The terrain and climate of the wine country of Northern California will remind the traveler very much of rural France. sonoma valley vineyard But the scale is quite a bit smaller — Napa Valley is only 35 miles long and 5 miles wide, while Sonoma County covers 1,600 square miles along 60 miles of the coastline — with only a few hundred wineries. Mendocino County is farthest north with 30 wineries of its own, whose 3,500 square miles of cool climate helps create fine Chardonnay and Pinot Noir.
These wineries have had a hard struggle over the past two centuries. Since Russian colonists first planted vines in 1812, through the founding of the wine industry by Spanish Franciscan monks in 1823, up through Prohibition to today, vintners have made determined efforts to produce wines that rival the best of France and Italy.
In the 1920s there were 256 wineries, but Prohibition reduced the number to less than 50. Fortunately, the wine region has recovered over the decades and is now thriving. In Sonoma County, approximately 150,000 tons of grapes are produced by 200 wineries, over half of which are less than 20 years old, on a mere 49,000 acres.
The temperate climate, with mild winters and warm to hot summers is perfect for growing a wide variety of native and imported wine grape species. The most common varieties grown here are Chardonnay, Pinot Noir and Cabernet Sauvignon with a healthy sprinkling of Zinfandel and Merlot.
From these grapes California wineries produced over 500 million gallons of wine in 2004 at a retail value of $15 billion, with the majority of that from Northern California. That is nearly three quarters of the total US production of 668 million gallons. The overall contribution of the California wine industry on the state’s economy has been estimated as high as $45 billion.
Second only to Disneyland as a tourist attraction, the Northern California wine country and vineyards form part of a business that attracts almost 15 million tourists per year.
This is no wonder since the area hosts the majority of California’s 96,500 acres of Chardonnay and almost 75 thousand acres of Cabernet Sauvignon to regularly produce award winning wines.

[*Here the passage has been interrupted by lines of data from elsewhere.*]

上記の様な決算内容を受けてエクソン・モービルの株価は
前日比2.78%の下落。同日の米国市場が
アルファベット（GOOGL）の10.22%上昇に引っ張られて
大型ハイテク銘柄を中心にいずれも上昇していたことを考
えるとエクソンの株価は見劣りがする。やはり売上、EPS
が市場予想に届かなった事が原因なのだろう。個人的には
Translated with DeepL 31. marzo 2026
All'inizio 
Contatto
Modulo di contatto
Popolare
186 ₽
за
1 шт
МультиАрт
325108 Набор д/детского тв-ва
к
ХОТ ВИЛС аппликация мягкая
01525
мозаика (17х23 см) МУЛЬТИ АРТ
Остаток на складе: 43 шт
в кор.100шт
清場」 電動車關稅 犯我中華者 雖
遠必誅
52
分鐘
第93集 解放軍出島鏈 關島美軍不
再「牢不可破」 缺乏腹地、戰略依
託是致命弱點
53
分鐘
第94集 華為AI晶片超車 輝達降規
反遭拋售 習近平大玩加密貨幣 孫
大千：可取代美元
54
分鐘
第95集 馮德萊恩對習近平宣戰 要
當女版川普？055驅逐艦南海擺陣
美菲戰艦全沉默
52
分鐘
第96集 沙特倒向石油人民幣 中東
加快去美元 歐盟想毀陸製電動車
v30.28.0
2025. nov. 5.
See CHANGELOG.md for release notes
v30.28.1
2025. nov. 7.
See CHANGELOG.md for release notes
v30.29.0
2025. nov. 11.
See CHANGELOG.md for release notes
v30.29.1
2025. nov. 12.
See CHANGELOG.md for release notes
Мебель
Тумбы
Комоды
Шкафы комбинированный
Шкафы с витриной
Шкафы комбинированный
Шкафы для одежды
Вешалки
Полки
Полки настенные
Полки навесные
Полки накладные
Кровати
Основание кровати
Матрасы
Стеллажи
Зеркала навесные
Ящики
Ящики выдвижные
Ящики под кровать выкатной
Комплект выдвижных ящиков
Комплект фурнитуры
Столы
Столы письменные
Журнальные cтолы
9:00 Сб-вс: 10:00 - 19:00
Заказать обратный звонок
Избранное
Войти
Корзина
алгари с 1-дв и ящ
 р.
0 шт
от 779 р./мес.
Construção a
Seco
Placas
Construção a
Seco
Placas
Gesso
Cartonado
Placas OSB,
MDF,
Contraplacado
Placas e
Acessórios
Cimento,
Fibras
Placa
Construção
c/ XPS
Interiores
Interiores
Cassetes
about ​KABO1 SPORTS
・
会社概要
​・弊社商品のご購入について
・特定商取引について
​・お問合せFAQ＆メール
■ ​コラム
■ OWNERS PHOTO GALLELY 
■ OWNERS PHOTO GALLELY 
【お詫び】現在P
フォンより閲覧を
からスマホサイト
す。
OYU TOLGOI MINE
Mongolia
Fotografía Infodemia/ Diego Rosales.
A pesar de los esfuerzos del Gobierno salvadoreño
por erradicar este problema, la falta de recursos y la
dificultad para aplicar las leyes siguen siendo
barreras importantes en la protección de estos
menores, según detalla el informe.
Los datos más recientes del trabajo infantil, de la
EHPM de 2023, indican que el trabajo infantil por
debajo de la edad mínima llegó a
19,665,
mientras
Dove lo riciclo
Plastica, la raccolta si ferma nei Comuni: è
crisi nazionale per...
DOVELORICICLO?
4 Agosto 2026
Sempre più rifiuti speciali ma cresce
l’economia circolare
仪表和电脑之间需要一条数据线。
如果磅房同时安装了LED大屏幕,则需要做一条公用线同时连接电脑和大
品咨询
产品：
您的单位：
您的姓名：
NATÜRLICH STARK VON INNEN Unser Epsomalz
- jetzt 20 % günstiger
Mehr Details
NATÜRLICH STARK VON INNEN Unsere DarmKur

Whether one’s taste runs to the lower tannin, deep red Merlot with characteristics of black currant, or the spicy Syrah with characteristics of sweet plum and blackberry or the cherry and violet Pinot Noir, a lover of red wines will find something to please the palate from among California’s many offerings.
But those partial to white wines needn’t feel left out with the buttery Chardonnay or the delicate Riesling with hints of peaches and apricots compete favorably with those of France and Germany. And the California Pinot Grigio, light and dry, or the sweet, fruity Chenin Blanc is as crisp as any from France or Italy.
So for those seeking a European experience in a California setting, the Northern California wineries await with their sure to please offerings.